Милиционер взял фуражку со стола.
— Я с вами, Михаил Петрович, мало ли что?
— У вас что, других дел мало? Тем более, я своих избирателей не боюсь, — стараясь показать свою смелость и бесстрашие, отозвался на предложение Пантов.
— Всякое случается, — как бы самому себе ответил майор и направился к выходу.
Забастовочный лагерь, стихийно переместившийся из областного центра на центральную площадь Марфино, напоминал индейское стойбище. Несмотря на жару, в центре площади горел костер, к которому то и дело подходили распаренные люди в одних плавках и подкладывали бытовой мусор. В огонь летели полиэтиленовые бутылки, ботва от моркови и редиса, какое-то грязное тряпье. Но как ни старались пикетчики поддерживать около своих «вигвамов» и под которыми они прятались от дождя, чистоту, все-таки площадь была усеяна всяким хламом. На асфальте и на газонах валялись бутылочные осколки, разбитые вдребезги защитные каски, куски марли и бинтов, бумаги и картона, обрывки игральных карт, очистки от печеной картошки.

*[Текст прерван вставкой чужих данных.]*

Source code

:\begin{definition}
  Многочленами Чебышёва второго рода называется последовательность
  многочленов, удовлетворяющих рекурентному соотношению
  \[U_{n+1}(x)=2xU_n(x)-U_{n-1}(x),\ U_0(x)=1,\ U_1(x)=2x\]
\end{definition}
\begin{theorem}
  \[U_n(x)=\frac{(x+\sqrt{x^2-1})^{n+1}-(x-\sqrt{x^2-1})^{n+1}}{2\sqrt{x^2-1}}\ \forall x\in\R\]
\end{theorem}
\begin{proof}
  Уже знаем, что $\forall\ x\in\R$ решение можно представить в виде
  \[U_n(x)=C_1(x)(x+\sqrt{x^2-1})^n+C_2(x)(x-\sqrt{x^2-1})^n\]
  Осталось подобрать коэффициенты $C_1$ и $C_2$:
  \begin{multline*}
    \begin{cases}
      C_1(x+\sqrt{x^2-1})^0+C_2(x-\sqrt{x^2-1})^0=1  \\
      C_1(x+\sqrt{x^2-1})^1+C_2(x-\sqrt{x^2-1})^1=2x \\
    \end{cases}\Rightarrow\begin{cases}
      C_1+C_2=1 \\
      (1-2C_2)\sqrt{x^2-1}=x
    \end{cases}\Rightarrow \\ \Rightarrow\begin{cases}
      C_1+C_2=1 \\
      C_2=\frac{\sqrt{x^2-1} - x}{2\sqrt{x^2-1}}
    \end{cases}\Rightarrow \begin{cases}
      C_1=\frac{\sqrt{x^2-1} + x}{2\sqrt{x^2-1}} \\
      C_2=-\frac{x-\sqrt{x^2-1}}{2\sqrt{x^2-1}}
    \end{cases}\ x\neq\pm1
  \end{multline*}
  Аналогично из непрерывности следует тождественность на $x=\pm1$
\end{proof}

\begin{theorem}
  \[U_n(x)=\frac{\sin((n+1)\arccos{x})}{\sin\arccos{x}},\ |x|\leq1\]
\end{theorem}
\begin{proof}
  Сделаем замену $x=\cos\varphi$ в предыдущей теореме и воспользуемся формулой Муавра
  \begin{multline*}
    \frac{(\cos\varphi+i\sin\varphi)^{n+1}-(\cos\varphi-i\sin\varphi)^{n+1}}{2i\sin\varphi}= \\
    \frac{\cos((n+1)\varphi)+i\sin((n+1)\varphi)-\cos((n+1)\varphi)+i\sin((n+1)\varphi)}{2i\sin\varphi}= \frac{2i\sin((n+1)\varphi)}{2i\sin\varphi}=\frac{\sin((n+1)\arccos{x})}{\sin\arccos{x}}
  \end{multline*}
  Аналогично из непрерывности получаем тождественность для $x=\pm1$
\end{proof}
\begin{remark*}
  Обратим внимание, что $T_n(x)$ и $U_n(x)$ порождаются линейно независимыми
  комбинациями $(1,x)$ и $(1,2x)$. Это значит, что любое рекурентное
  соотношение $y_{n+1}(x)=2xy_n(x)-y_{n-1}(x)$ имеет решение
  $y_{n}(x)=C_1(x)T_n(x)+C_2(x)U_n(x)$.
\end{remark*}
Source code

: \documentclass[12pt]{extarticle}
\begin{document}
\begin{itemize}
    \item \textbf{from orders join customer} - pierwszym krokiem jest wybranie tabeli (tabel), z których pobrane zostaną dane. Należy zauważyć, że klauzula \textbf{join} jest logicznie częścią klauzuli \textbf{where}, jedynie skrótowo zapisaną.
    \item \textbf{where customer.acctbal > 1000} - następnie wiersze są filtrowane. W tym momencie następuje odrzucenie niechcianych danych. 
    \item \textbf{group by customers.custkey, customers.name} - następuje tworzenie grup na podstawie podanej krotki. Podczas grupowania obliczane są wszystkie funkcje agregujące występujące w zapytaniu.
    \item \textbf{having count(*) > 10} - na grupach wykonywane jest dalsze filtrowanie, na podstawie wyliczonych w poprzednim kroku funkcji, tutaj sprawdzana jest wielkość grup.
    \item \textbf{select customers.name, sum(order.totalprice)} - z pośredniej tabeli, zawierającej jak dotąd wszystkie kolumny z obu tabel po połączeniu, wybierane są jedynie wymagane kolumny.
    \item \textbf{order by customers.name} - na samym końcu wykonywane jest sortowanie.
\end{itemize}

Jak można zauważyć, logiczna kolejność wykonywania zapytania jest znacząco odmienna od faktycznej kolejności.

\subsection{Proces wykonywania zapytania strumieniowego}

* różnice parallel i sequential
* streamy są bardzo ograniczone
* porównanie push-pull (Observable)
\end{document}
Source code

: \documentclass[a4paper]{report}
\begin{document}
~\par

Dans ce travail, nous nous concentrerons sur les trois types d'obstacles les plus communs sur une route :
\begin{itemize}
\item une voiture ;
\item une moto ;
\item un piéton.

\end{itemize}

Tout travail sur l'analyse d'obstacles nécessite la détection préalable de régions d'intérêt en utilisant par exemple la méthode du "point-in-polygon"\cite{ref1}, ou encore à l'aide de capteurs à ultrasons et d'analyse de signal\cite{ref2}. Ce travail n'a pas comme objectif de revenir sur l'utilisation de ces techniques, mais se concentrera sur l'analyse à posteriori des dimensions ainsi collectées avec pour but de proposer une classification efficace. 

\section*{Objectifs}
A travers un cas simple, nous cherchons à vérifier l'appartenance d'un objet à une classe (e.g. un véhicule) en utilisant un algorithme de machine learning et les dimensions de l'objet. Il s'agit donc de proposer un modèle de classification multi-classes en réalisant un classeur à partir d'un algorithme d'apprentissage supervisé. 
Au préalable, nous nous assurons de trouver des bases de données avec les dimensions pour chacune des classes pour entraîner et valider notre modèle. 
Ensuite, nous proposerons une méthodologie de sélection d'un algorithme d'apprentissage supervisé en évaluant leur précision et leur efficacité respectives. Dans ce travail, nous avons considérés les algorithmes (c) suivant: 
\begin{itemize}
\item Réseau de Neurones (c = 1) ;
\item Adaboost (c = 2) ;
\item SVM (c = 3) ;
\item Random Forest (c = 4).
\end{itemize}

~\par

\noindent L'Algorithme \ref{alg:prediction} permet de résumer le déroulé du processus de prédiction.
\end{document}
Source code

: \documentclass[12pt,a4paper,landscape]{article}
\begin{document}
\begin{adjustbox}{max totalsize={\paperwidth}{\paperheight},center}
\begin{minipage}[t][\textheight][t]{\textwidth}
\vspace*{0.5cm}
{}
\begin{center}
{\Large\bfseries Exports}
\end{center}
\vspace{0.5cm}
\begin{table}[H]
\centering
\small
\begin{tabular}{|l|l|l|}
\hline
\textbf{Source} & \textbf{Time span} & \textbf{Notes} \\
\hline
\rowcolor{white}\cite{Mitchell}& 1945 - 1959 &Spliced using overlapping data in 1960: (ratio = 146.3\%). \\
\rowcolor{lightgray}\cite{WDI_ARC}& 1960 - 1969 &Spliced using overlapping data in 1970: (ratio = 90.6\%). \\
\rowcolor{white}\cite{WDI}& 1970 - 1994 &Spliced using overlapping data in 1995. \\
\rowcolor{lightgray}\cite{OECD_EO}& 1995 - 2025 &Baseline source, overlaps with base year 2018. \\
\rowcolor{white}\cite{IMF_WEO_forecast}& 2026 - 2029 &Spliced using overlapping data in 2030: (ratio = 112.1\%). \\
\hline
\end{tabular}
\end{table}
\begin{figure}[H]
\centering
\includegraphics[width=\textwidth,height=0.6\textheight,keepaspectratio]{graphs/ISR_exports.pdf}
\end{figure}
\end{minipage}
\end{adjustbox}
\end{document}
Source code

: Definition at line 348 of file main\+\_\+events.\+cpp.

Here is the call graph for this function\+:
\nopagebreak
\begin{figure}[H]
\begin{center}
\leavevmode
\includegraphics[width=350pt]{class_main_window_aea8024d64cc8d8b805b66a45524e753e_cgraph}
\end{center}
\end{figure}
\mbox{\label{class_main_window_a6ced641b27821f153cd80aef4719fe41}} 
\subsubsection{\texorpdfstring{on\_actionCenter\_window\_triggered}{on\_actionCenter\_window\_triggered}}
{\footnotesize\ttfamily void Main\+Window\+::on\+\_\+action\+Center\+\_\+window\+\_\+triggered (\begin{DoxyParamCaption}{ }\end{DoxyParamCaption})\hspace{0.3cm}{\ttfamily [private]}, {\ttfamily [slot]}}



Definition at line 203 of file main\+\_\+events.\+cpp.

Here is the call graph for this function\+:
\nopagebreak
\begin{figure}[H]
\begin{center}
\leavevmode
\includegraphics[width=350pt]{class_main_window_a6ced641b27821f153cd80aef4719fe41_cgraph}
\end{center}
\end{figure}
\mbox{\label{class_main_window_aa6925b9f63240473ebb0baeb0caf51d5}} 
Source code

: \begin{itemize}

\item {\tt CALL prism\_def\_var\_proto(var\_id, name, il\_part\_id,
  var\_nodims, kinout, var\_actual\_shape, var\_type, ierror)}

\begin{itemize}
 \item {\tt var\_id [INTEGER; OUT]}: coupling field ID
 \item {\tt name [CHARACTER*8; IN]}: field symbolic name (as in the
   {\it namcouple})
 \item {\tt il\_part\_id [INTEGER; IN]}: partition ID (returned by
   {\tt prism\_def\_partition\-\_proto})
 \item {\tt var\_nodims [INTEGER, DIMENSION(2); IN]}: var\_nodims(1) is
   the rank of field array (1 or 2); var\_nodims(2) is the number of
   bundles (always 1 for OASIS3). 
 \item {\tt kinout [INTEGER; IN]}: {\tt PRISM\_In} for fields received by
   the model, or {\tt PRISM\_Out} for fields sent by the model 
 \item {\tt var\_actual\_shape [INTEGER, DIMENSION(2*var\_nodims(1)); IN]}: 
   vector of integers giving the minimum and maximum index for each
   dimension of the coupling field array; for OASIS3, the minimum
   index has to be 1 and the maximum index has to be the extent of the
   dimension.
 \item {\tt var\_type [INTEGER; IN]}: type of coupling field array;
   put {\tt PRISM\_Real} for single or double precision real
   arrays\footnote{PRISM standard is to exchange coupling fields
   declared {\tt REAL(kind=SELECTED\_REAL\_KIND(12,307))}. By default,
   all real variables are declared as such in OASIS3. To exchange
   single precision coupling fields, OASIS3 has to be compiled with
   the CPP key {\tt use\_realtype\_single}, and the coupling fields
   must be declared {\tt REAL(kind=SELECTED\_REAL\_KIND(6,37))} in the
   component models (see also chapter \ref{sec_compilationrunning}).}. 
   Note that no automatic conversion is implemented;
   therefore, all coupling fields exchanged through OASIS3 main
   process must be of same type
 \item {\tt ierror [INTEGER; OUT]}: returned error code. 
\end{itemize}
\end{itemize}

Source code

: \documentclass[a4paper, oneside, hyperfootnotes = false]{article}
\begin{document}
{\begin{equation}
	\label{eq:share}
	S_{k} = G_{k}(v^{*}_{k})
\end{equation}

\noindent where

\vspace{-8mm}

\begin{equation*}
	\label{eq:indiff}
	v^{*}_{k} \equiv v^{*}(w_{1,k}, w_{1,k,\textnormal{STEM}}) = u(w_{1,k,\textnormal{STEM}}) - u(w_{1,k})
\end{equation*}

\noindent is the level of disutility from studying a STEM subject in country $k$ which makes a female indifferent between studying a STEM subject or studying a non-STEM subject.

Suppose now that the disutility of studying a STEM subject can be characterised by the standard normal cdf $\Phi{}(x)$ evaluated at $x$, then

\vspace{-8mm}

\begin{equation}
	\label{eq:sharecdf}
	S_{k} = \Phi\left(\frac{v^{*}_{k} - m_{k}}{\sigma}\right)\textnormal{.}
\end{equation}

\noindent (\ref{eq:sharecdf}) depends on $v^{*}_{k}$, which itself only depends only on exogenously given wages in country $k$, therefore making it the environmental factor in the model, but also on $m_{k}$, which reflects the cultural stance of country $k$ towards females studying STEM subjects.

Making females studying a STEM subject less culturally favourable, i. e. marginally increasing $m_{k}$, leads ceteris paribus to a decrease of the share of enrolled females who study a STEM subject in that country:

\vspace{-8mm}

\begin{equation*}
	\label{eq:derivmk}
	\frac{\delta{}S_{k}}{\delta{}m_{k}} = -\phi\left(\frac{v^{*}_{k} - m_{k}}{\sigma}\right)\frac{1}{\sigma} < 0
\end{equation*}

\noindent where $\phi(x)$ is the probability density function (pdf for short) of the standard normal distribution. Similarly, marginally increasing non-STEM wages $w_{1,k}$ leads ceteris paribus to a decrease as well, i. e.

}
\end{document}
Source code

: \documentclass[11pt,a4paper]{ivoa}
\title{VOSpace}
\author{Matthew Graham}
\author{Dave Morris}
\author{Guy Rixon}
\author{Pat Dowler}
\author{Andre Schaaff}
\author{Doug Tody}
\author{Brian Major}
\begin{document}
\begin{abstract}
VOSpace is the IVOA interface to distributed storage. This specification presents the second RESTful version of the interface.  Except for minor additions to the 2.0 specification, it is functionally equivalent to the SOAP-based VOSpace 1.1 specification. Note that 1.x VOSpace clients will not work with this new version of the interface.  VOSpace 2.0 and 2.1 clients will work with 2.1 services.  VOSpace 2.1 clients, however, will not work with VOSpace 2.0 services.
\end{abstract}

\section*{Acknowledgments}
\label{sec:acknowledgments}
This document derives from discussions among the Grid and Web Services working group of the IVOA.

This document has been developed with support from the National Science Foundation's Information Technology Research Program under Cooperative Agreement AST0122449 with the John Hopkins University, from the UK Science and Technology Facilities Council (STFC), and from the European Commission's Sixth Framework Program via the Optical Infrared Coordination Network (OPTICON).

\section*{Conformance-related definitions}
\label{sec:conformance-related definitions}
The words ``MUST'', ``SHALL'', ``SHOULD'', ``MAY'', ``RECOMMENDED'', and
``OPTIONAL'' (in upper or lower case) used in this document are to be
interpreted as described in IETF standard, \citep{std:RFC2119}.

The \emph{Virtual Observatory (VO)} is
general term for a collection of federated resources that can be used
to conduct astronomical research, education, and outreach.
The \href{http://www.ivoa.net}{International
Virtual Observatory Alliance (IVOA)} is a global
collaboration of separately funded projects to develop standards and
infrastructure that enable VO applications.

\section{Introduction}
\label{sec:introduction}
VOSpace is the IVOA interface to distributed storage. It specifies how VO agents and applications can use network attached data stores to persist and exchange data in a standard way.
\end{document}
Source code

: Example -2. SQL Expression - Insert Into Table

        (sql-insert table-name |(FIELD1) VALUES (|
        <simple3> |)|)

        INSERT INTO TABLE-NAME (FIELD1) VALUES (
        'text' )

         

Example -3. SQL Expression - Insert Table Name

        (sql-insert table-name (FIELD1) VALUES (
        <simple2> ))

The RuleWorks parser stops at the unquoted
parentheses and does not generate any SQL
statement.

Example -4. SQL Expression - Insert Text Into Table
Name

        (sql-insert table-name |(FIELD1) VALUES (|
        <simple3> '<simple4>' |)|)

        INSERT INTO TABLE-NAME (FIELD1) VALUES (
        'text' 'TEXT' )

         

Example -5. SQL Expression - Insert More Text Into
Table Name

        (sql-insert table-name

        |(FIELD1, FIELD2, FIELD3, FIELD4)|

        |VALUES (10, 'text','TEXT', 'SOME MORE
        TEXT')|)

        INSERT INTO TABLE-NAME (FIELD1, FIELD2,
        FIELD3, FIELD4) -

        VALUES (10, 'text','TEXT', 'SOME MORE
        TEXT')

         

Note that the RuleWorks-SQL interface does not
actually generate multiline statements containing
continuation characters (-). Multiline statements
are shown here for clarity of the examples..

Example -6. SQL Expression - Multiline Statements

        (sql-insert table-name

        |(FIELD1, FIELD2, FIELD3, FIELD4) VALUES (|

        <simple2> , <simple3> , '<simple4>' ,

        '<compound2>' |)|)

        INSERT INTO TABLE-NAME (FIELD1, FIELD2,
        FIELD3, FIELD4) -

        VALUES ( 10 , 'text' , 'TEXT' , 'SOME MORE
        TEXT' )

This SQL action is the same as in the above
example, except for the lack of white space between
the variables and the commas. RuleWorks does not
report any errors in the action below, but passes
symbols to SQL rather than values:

Одна группа пикетчиков, производившая впечатление умиротворенности, размещалась в самом центре. Люди вяло переговаривались между собой. Исцарапанные от частого стука об асфальт и наполненные водой каски лежали рядом. Некоторые пикетчики мочили в воде куски тряпья и прикладывали к голове. По их опухшим лицам Пантов понял, что это и есть его избиратели, которые, как успел ему подсказать сопровождающий майор, накануне перебрали лишнего и теперь сидели в ожидании новых подарков в пол-литровых бутылках.
Еще десятка три человек стояли в стороне и о чем-то живо дискутировали. По их свежим масляным пятнах на робах, можно было угадать, что они совсем недавно покинули рабочие места и пришли на площадь.
— Это сердюковцы, — кивнул в их сторону начальник отделения.